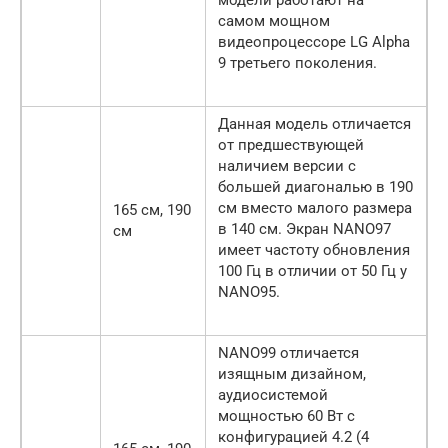
модели работают на
самом мощном
видеопроцессоре LG Alpha
9 третьего поколения.
Данная модель отличается
от предшествующей
наличием версии с
большей диагональю в 190
см вместо малого размера
165 см, 190
в 140 см. Экран NANO97
см
имеет частоту обновления
100 Гц в отличии от 50 Гц у
NANO95.
NANO99 отличается
изящным дизайном,
аудиосистемой
мощностью 60 Вт с
конфигурацией 4.2 (4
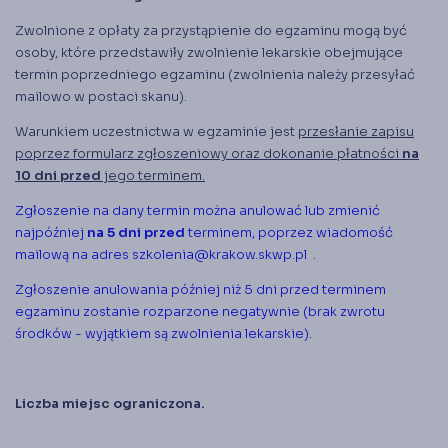
Zwolnione z opłaty za przystąpienie do egzaminu mogą być
osoby, które przedstawiły zwolnienie lekarskie obejmujące
termin poprzedniego egzaminu (zwolnienia należy przesyłać
mailowo w postaci skanu).
Warunkiem uczestnictwa w egzaminie jest
przesłanie zapisu
poprzez formularz zgłoszeniowy oraz dokonanie płatności
na
10 dni przed
jego terminem.
Zgłoszenie na dany termin można anulować lub zmienić
najpóźniej
na 5 dni przed
terminem, poprzez wiadomość
mailową na adres
szkolenia@krakow.skwp.pl
.
Zgłoszenie anulowania później niż 5 dni przed terminem
egzaminu zostanie rozparzone negatywnie (brak zwrotu
środków - wyjątkiem są zwolnienia lekarskie).
Liczba miejsc ograniczona.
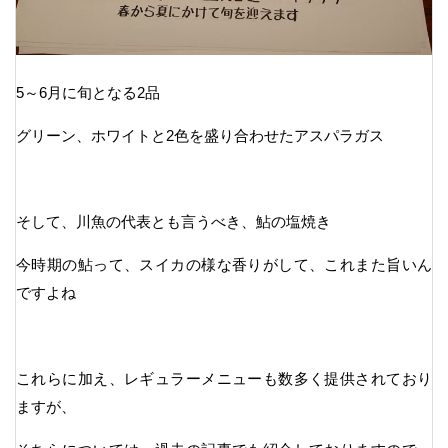
5～6月に旬となる2品
グリーン、ホワイトと2色を盛り合わせたアスパラガス
そして、川魚の代表とも言うべき、鮎の塩焼き
今時期の鮎って、スイカの様な香りがして、これまた旨いん
ですよね
これらに加え、レギュラーメニューも数多く提供されており
ますが、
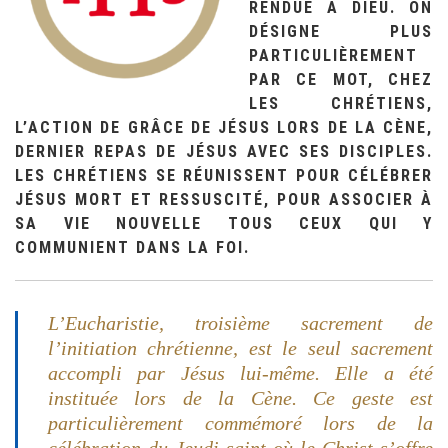
RENDUE À DIEU. ON
DÉSIGNE PLUS
PARTICULIÈREMENT
PAR CE MOT, CHEZ
LES CHRÉTIENS,
L’ACTION DE GRÂCE DE JÉSUS LORS DE LA CÈNE,
DERNIER REPAS DE JÉSUS AVEC SES DISCIPLES.
LES CHRÉTIENS SE RÉUNISSENT POUR CÉLÉBRER
JÉSUS MORT ET RESSUSCITÉ, POUR ASSOCIER À
SA VIE NOUVELLE TOUS CEUX QUI Y
COMMUNIENT DANS LA FOI.
L’Eucharistie, troisième sacrement de
l’initiation chrétienne, est le seul sacrement
accompli par Jésus lui-même. Elle a été
instituée lors de la Cène. Ce geste est
particulièrement commémoré lors de la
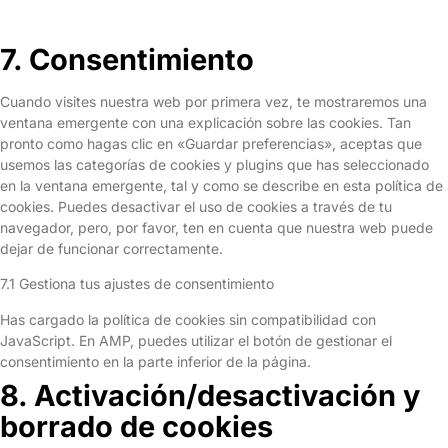
7. Consentimiento
Cuando visites nuestra web por primera vez, te mostraremos una
ventana emergente con una explicación sobre las cookies. Tan
pronto como hagas clic en «Guardar preferencias», aceptas que
usemos las categorías de cookies y plugins que has seleccionado
en la ventana emergente, tal y como se describe en esta política de
cookies. Puedes desactivar el uso de cookies a través de tu
navegador, pero, por favor, ten en cuenta que nuestra web puede
dejar de funcionar correctamente.
7.1 Gestiona tus ajustes de consentimiento
Has cargado la política de cookies sin compatibilidad con
JavaScript. En AMP, puedes utilizar el botón de gestionar el
consentimiento en la parte inferior de la página.
8. Activación/desactivación y
borrado de cookies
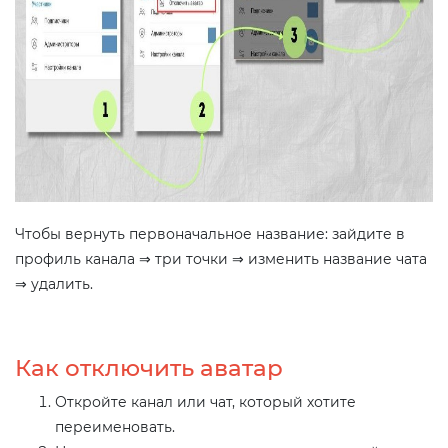
Чтобы вернуть первоначальное название: зайдите в
профиль канала ⇒ три точки ⇒ изменить название чата
⇒ удалить.
Как отключить аватар
Откройте канал или чат, который хотите
переименовать.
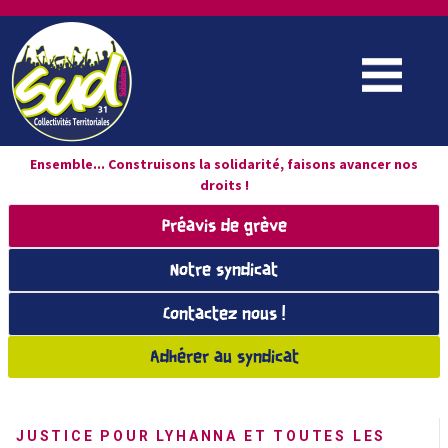
Ensemble... Construisons la solidarité, faisons avancer nos
droits !
Préavis de grève
Notre syndicat
Contactez nous !
Adhérer au syndicat
JUSTICE POUR LYHANNA ET TOUTES LES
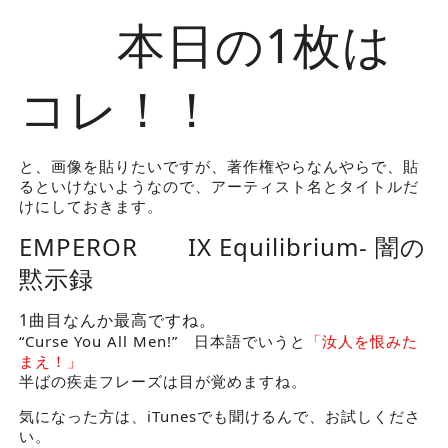
本日の1枚は
コレ！！
と、画像を貼りたいですが、著作権やらなんやらで、貼
るといけないようなので、アーティスト名とタイトルだ
けにしておきます。
EMPEROR IX Equilibrium- 闇の
黙示録
1曲目なんか最高ですね。
“Curse You All Men!” 日本語でいうと
「汝人を恨みた
まえ！」
半ばの疾走フレーズは目が覚めますね。
気になった方は、iTunesでも聞けるんで、お試しくださ
い。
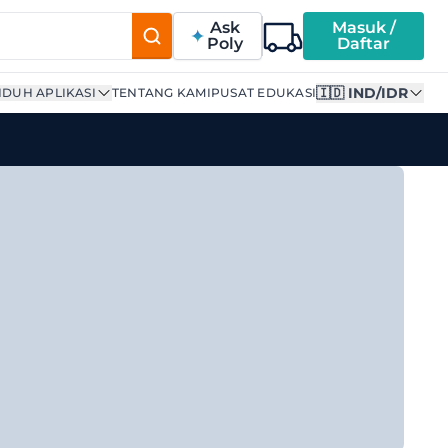
Ask
Masuk /
Poly
Daftar
🇮🇩 IND/IDR
DUH APLIKASI
TENTANG KAMI
PUSAT EDUKASI
aya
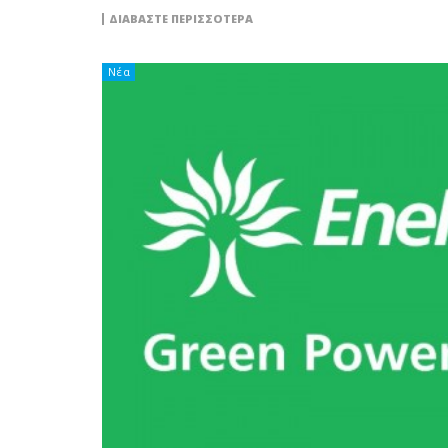
ΔΙΑΒΆΣΤΕ ΠΕΡΙΣΣΌΤΕΡΑ
Νέα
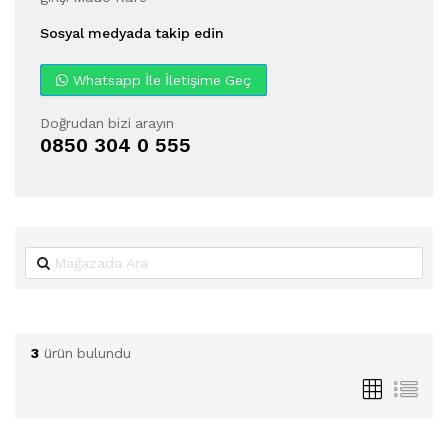
Sosyal medyada takip edin
Whatsapp İle İletişime Geç
Doğrudan bizi arayın
0850 304 0 555
3
ürün bulundu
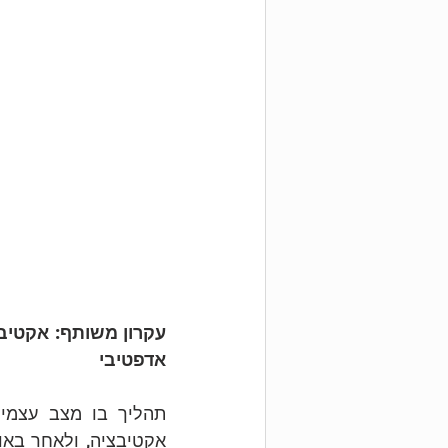
אדפטיבי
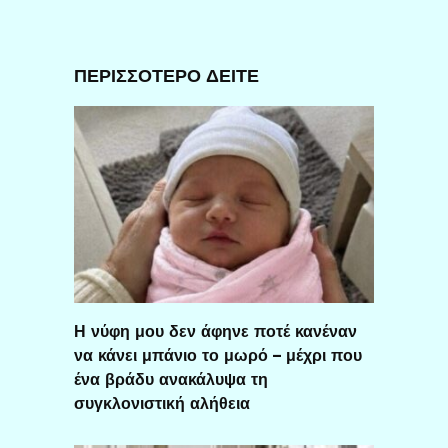
ΠΕΡΙΣΣΟΤΕΡΟ ΔΕΙΤΕ
Η νύφη μου δεν άφηνε ποτέ κανέναν
να κάνει μπάνιο το μωρό – μέχρι που
ένα βράδυ ανακάλυψα τη
συγκλονιστική αλήθεια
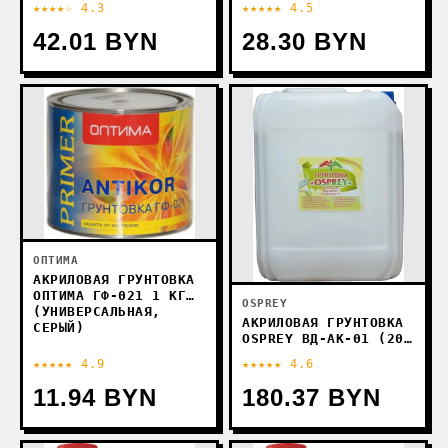
★★★★☆ 4.3
★★★★★ 4.5
42.01 BYN
28.30 BYN
ОПТИМА
АКРИЛОВАЯ ГРУНТОВКА
ОПТИМА ГФ-021 1 КГ
OSPREY
(УНИВЕРСАЛЬНАЯ,
АКРИЛОВАЯ ГРУНТОВКА
СЕРЫЙ)
OSPREY ВД-АК-01 (20
КГ)
★★★★★ 4.9
★★★★★ 4.6
11.94 BYN
180.37 BYN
────
- **JOB ITEM**
Print every line of text from the data above word for word, keeping the original line breaks. Leave out the picture markers.

- **TASK OUTPUT**
модели работают на
самом мощном
видеопроцессоре LG Alpha
9 третьего поколения.
Данная модель отличается
от предшествующей
наличием версии с
большей диагональю в 190
см вместо малого размера
165 см, 190
в 140 см. Экран NANO97
см
имеет частоту обновления
100 Гц в отличии от 50 Гц у
NANO95.
NANO99 отличается
изящным дизайном,
аудиосистемой
мощностью 60 Вт с
конфигурацией 4.2 (4
Zwolnione z opłaty za przystąpienie do egzaminu mogą być
osoby, które przedstawiły zwolnienie lekarskie obejmujące
termin poprzedniego egzaminu (zwolnienia należy przesyłać
mailowo w postaci skanu).
Warunkiem uczestnictwa w egzaminie jest
przesłanie zapisu
poprzez formularz zgłoszeniowy oraz dokonanie płatności
na
10 dni przed
jego terminem.
Zgłoszenie na dany termin można anulować lub zmienić
najpóźniej
na 5 dni przed
terminem, poprzez wiadomość
mailową na adres
szkolenia@krakow.skwp.pl
.
Zgłoszenie anulowania później niż 5 dni przed terminem
egzaminu zostanie rozparzone negatywnie (brak zwrotu
środków - wyjątkiem są zwolnienia lekarskie).
Liczba miejsc ograniczona.
5～6月に旬となる2品
グリーン、ホワイトと2色を盛り合わせたアスパラガス
そして、川魚の代表とも言うべき、鮎の塩焼き
今時期の鮎って、スイカの様な香りがして、これまた旨いん
ですよね
これらに加え、レギュラーメニューも数多く提供されており
ますが、
RENDUE À DIEU. ON
DÉSIGNE PLUS
PARTICULIÈREMENT
PAR CE MOT, CHEZ
LES CHRÉTIENS,
L’ACTION DE GRÂCE DE JÉSUS LORS DE LA CÈNE,
DERNIER REPAS DE JÉSUS AVEC SES DISCIPLES.
LES CHRÉTIENS SE RÉUNISSENT POUR CÉLÉBRER
JÉSUS MORT ET RESSUSCITÉ, POUR ASSOCIER À
SA VIE NOUVELLE TOUS CEUX QUI Y
COMMUNIENT DANS LA FOI.
L’Eucharistie, troisième sacrement de
l’initiation chrétienne, est le seul sacrement
accompli par Jésus lui-même. Elle a été
instituée lors de la Cène. Ce geste est
particulièrement commémoré lors de la
7. Consentimiento
Cuando visites nuestra web por primera vez, te mostraremos una
ventana emergente con una explicación sobre las cookies. Tan
pronto como hagas clic en «Guardar preferencias», aceptas que
usemos las categorías de cookies y plugins que has seleccionado
en la ventana emergente, tal y como se describe en esta política de
cookies. Puedes desactivar el uso de cookies a través de tu
navegador, pero, por favor, ten en cuenta que nuestra web puede
dejar de funcionar correctamente.
7.1 Gestiona tus ajustes de consentimiento
Has cargado la política de cookies sin compatibilidad con
JavaScript. En AMP, puedes utilizar el botón de gestionar el
consentimiento en la parte inferior de la página.
8. Activación/desactivación y
borrado de cookies
Чтобы вернуть первоначальное название: зайдите в
профиль канала ⇒ три точки ⇒ изменить название чата
⇒ удалить.
Как отключить аватар
Откройте канал или чат, который хотите
переименовать.
Ensemble... Construisons la solidarité, faisons avancer nos
droits !
Préavis de grève
Notre syndicat
Contactez nous !
Adhérer au syndicat
JUSTICE POUR LYHANNA ET TOUTES LES
本日の1枚は
コレ！！
と、画像を貼りたいですが、著作権やらなんやらで、貼
るといけないようなので、アーティスト名とタイトルだ
けにしておきます。
EMPEROR IX Equilibrium- 闇の
黙示録
1曲目なんか最高ですね。
“Curse You All Men!” 日本語でいうと
「汝人を恨みた
まえ！」
半ばの疾走フレーズは目が覚めますね。
気になった方は、iTunesでも聞けるんで、お試しくださ
い。
Ask
Masuk /
Poly
Daftar
🇮🇩 IND/IDR
DUH APLIKASI
TENTANG KAMI
PUSAT EDUKASI
aya
ΔΙΑΒΆΣΤΕ ΠΕΡΙΣΣΌΤΕΡΑ
Νέα
Sosyal medyada takip edin
Whatsapp İle İletişime Geç
Doğrudan bizi arayın
0850 304 0 555
3
ürün bulundu
אדפטיבי
ΠΕΡΙΣΣΟΤΕΡΟ ΔΕΙΤΕ
Η νύφη μου δεν άφηνε ποτέ κανέναν
να κάνει μπάνιο το μωρό – μέχρι που
ένα βράδυ ανακάλυψα τη
συγκλονιστική αλήθεια
★★★★☆ 4.3
★★★★★ 4.5
42.01 BYN
28.30 BYN
ОПТИМА
АКРИЛОВАЯ ГРУНТОВКА
ОПТИМА ГФ-021 1 КГ
OSPREY
(УНИВЕРСАЛЬНАЯ,
АКРИЛОВАЯ ГРУНТОВКА
СЕРЫЙ)
OSPREY ВД-АК-01 (20
КГ)
★★★★★ 4.9
★★★★★ 4.6
11.94 BYN
180.37 BYN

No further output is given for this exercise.